What can audiences expect when they come to your concert at Patchogue Theatre?
We focus on playing the Grand Funk hits “I’m Your Captain,” “Closer to Home,” “The Loco-Motion,” “Some Kind of Wonderful,” “We’re An American Band,” and a few others we’ll throw into the show. We know people are coming to hear Grand Funk and we want to give them what they want.
This is the 50th anniversary of GFR’s version of “The Loco-Motion.” Why did the band originally choose to cover Little Eva’s hit song?
It was a fluke. We had just come off our big hit album, We’re An American Band, and had two Top 40 hits with “We’re An American Band” and “Walk Like a Man.” We went into the studio with Todd Rundgren and were working on material for the next album, Shinin’ On. We needed one more song and came up with how about Grand Funk Railroad doing “The Loco-Motion.” It was so silly, maybe it would work. We got the lyrics to the song, listened to the record and played it. We went into the studio with Todd and he just knows how to work the dials, so he made it sound like a big party going on. When we play it live, somebody in the audience starts a conga line and people are dancing in front of the stage. It’s a great song!
Who originally thought of the band’s cool name?
We grew up in a little town called Swartz Creek, Michigan, which is right outside of Flint. You pulled up to the railroad crossing and the train would go by with box cars that had “Grand Trunk and Western Railroad.” In the ’60s, we were a band called “The Pack” and we wanted a change. A new term for music had come along around 1966, “funk.” So, we did a play on words, instead of Grand Trunk Railroad, we became Grand Funk Railroad because it related to where we were from, it sounded big and powerful, and at that time it was risqué. People asked, “What’s the name of your band?” Grand Funk Railroad. They immediately thought we were saying the other four-letter word.

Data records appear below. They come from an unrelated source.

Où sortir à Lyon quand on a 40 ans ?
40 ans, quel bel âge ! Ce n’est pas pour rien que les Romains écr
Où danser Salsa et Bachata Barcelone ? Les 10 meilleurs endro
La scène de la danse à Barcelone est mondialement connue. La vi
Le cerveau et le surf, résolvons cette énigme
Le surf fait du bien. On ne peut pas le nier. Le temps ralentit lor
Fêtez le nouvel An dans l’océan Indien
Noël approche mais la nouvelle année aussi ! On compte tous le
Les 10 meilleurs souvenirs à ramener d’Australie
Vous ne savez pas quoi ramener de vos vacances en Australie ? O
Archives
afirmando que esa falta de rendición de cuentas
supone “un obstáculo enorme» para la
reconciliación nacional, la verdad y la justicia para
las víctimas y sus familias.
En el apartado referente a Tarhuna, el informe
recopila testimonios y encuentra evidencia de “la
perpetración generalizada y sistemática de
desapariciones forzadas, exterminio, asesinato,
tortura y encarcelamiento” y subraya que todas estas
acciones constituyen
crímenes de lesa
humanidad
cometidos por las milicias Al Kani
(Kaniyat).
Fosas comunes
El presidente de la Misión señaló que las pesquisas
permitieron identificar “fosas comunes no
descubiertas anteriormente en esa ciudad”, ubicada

How does it feel knowing that you wrote maybe one of the greatest rock’n’roll songs ever with “We’re an American Band?”
It’s amazing! The Olympics in Paris just used it. When I wrote the song, I was trying to create a hit. We were going through a period where we had just finished six albums. They all went gold. Then we found out our manager, Terry Knight, had been stealing our money and we’d signed really bad contracts. We left Terry and he sued us. Also, we were a big FM underground radio band and they played the 7-minute songs we were making like “Inside, Looking Out” and “Closer to Home.” But all of that changed about the same time. Everything became hit radio. Hits became commercial 3-minute songs, so I analyzed hit records. It’s a verse, chorus, verse, chorus, bridge and then it goes back to the chorus and out. I wrote “We’re An American Band” around that format and I took little experiences that were happening to us on the road then I came up with the tag, “We’re An American Band.”
After 55 years, Grand Funk Railroad still brings in crowds. What do you attribute to the band’s staying power?

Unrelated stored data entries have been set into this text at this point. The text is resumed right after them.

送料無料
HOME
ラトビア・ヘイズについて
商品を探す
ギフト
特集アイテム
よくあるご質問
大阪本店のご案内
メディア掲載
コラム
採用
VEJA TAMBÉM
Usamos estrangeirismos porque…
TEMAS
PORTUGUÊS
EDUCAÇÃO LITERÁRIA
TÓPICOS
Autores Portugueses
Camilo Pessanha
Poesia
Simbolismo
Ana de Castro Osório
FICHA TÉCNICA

I think the music that we created in the late ’60s and early ’70s was very honest rock ‘n’ roll. It was before they got technical and started spending a year in the studio recording an album. We used to record our albums in two or three days. We’d rehearse everything and go into the studio, cut the tracks one day, do the overdubs the next day then do the mixes on the third day and it was done. There wasn’t a lot of trickery in the recording. We didn’t have time to fix everything, so there are mistakes all over the place, but it lends itself to the times and it doesn’t get in the way of the song. What you played, that’s what it sounds like — it’s very honest rock and roll.